Insurers Are Not Banks

Insurance companies and banks are fundamentally different. Banks are federal institutions chartered to provide credit to the communities in which they serve. Community reinvestment was enacted to address a perceived lack of credit in low-income communities. Insurance companies are not federal institutions and are not chartered to provide credit. It makes no sense to take a community reinvestment act, originally crafted to apply specifically to banks, and apply it to insurance companies.

Banks enjoy government-sponsored benefits, such as underpriced federal deposit insurance, and the ability to borrow from the Federal Reserve. Insurers, on the other hand, have no such federal safety net. There is no government subsidy for their guaranty association. Insurers stand solely on the quality of their investments; there is no federal deposit insurance to make a policyholder whole if an insurer invests unwisely.

State Government Should Not Direct Policyholder Dollars Into Unsound Investments

Under mandatory community investment legislation, state government decides where a portion of insurer capital must be invested. Politics supercedes prudent investing. But the government cannot ensure that these are sound investments nor can the state guarantee the viability of the investments. Instead, the government says you must make these investments whether or not a prudent investor would make them.

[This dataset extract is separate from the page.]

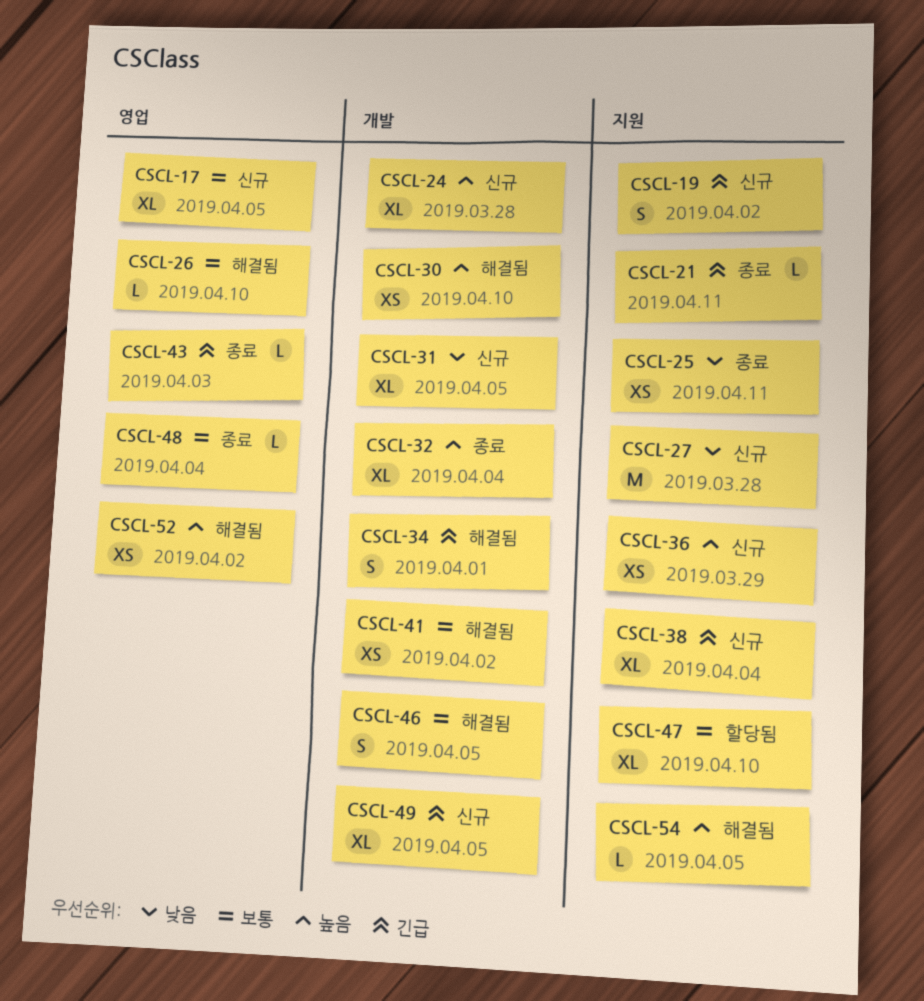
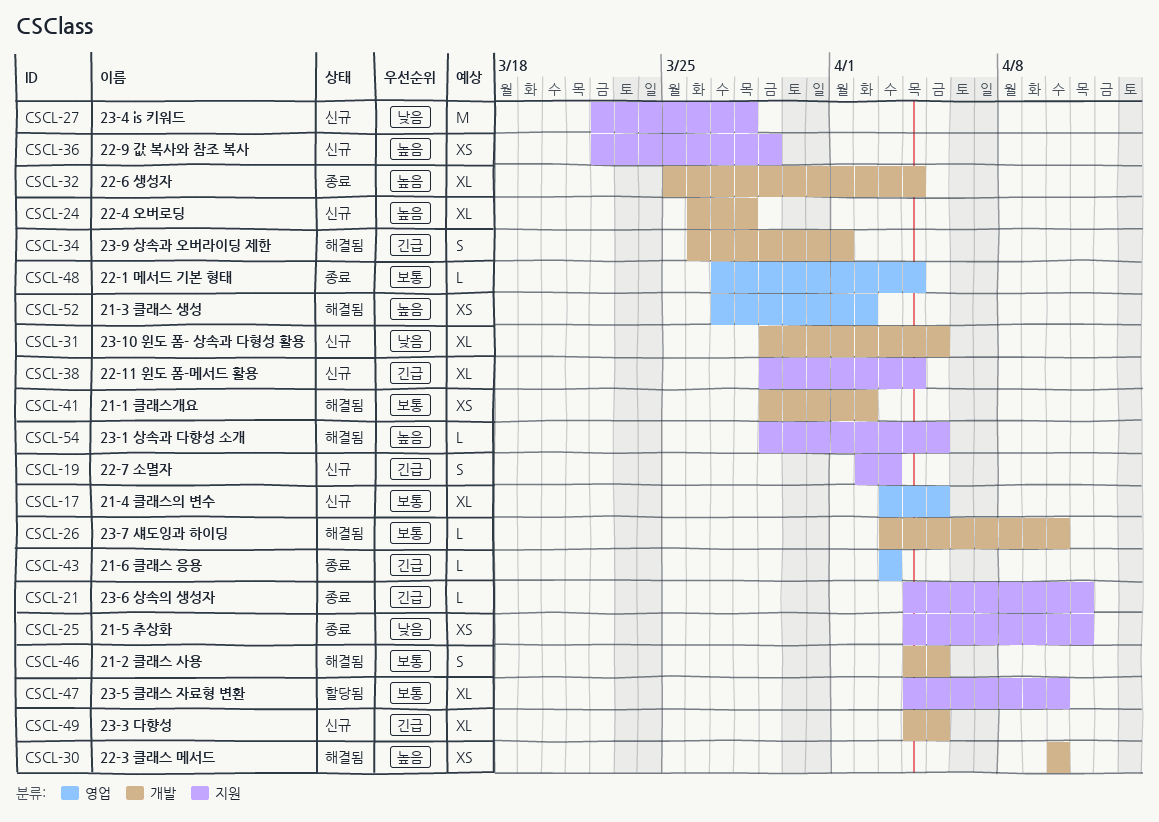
CSCL-19, due: Apr 2 -> Apr 3
CSCL-26, label: 영업 -> 개발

Insurance Companies Already Make Major Investments Benefiting California Communities

Life, health and property and casualty insurance companies have more than $570 billion invested in California's economy. Over $420 billion is invested in stocks and bonds, which create jobs and support economic growth. Insurers have also invested $23 billion in state and local government bonds, which finance the construction of roads, schools, public works, and, in countless other ways, support the needs of communities throughout California.

Voluntary Community Investment Works Best

California insurers directly participate in the COIN program in the Department of Insurance, which strives to find sound investments in underserved and low-income areas. Under this approach, investments are attracted to low-income communities based on the soundness of the investment, not a government mandate. As of January, 2005, 138 insurance companies have invested more than $1.6 billion in projects approved or sponsored by COIN, including more than $269.6 million in a Fannie Mae mortgage-backed securities package to assist low income home buyers. The new Impact Community Capital program is establishing a mechanism for insurers to voluntarily invest in targeted low-income community projects with sound rates of return. Investments now totaling more than $750 million as of January, 2005.